ゴンゴンちゃんは奈良県から名古屋へやってきました。

心臓病からくる失神を起こしてしまい、安静にしていても咳が出るほど病状は進行したものでした。

 

僧帽弁閉鎖不全症の病変が進行すると心臓は大きくなっていきます。逆流防止弁である僧帽弁が悪くなることで本来は一方通行である血液の流れが滞り、うっ血を起こします。

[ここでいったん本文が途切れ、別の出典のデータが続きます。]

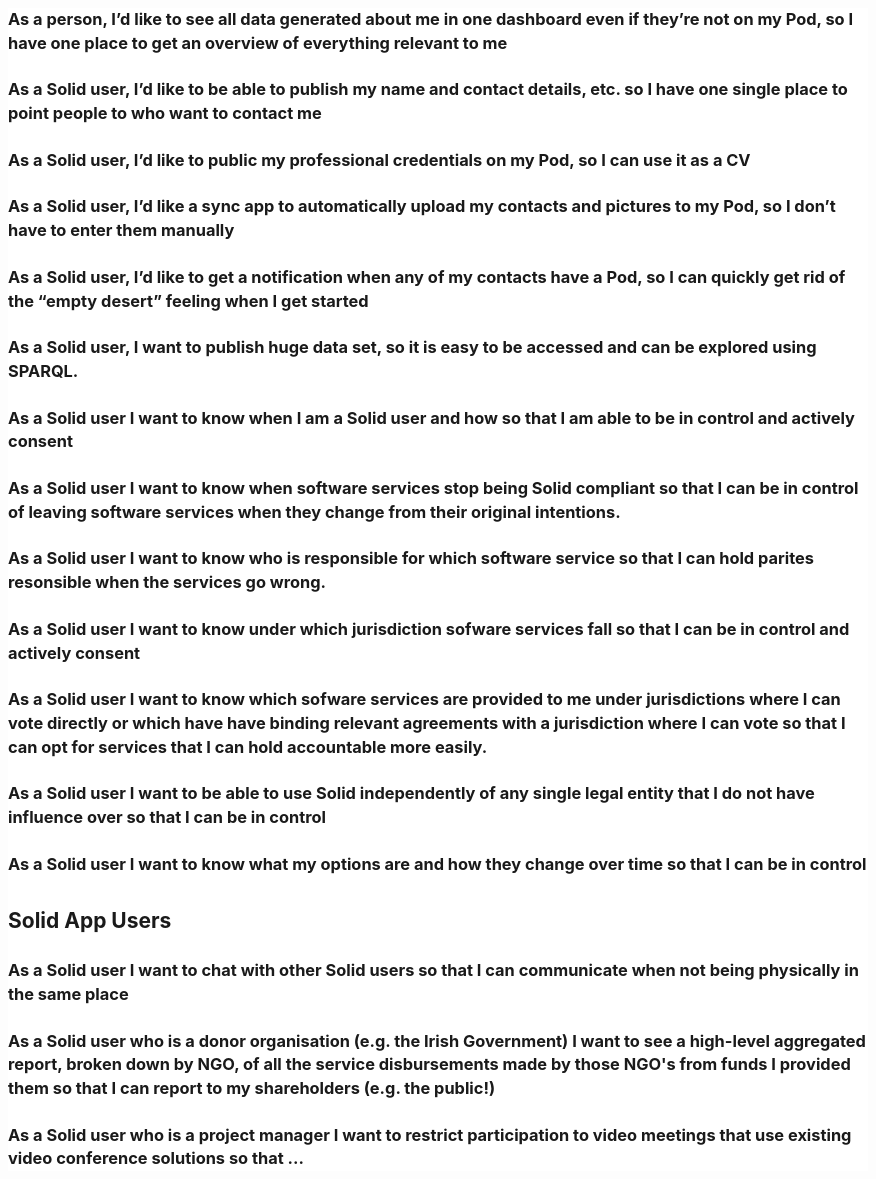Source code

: ### As a person, I’d like to see all data generated about me in one dashboard even if they’re not on my Pod, so I have one place to get an overview of everything relevant to me
### As a Solid user, I’d like to be able to publish my name and contact details, etc. so I have one single place to point people to who want to contact me
### As a Solid user, I’d like to public my professional credentials on my Pod, so I can use it as a CV
### As a Solid user, I’d like a sync app to automatically upload my contacts and pictures to my Pod, so I don’t have to enter them manually
### As a Solid user, I’d like to get a notification when any of my contacts have a Pod, so I can quickly get rid of the “empty desert” feeling when I get started
### As a Solid user, I want to publish huge data set, so it is easy to be accessed and can be explored using SPARQL.
### As a Solid user I want to know when I am a Solid user and how so that I am able to be in control and actively consent 
### As a Solid user I want to know when software services stop being Solid compliant so that I can be in control of leaving software services when they change from their original intentions. 
### As a Solid user I want to know who is responsible for which software service so that I can hold parites resonsible when the services go wrong. 
### As a Solid user I want to know under which jurisdiction sofware services fall so that I can be in control and actively consent 
### As a Solid user I want to know which sofware services are provided to me under jurisdictions where I can vote directly or which have have binding relevant agreements with a jurisdiction where I can vote so that I can opt for services that I can hold accountable more easily. 
### As a Solid user I want to be able to use Solid independently of any single legal entity that I do not have influence over so that I can be in control 
### As a Solid user I want to know what my options are and how they change over time so that I can be in control  

## Solid App Users 
### As a Solid user I want to chat with other Solid users so that I can communicate when not being physically in the same place
### As a Solid user who is a donor organisation (e.g. the Irish Government) I want to see a high-level aggregated report, broken down by NGO, of all the service disbursements made by those NGO's from funds I provided them so that I can report to my shareholders (e.g. the public!)
### As a Solid user who is a project manager I want to restrict participation to video meetings that use existing video conference solutions so that ...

これがうっ血性心不全という病態となります。うっ血を起こすため心臓そのもののサイズは大きくなり、またうっ血が起こるため全身へ血液が届きにくくなってしまうのです。脳に酸素を含んだ血液が届かないことで失神が起こります。

その逆流分を補うために心臓は頑張って働きます。短期的に見ればその頑張りは体に助けとなるのですが、頑張りすぎた心臓はより疲れやすく、いつかはその動きが破綻してしまいます。心臓をより楽に動かす補助をするのが内科療法で、様々な薬の高い有効性が証明されています。

 

しかしながらお薬での治療には限界があるのも事実で、手術をしないと根本的な解決にはなりません。

 

ゴンゴンちゃんを救ったのがこの手術で、「僧帽弁形成術」といいます。お薬の治療と異なり心臓の弁を根本的に治すため、逆流は大幅に減少します。今まで逆流していた分が全身に届くなるようになるので、みんな術後しばらくすると元気良くご飯もたくさん食べるようになります。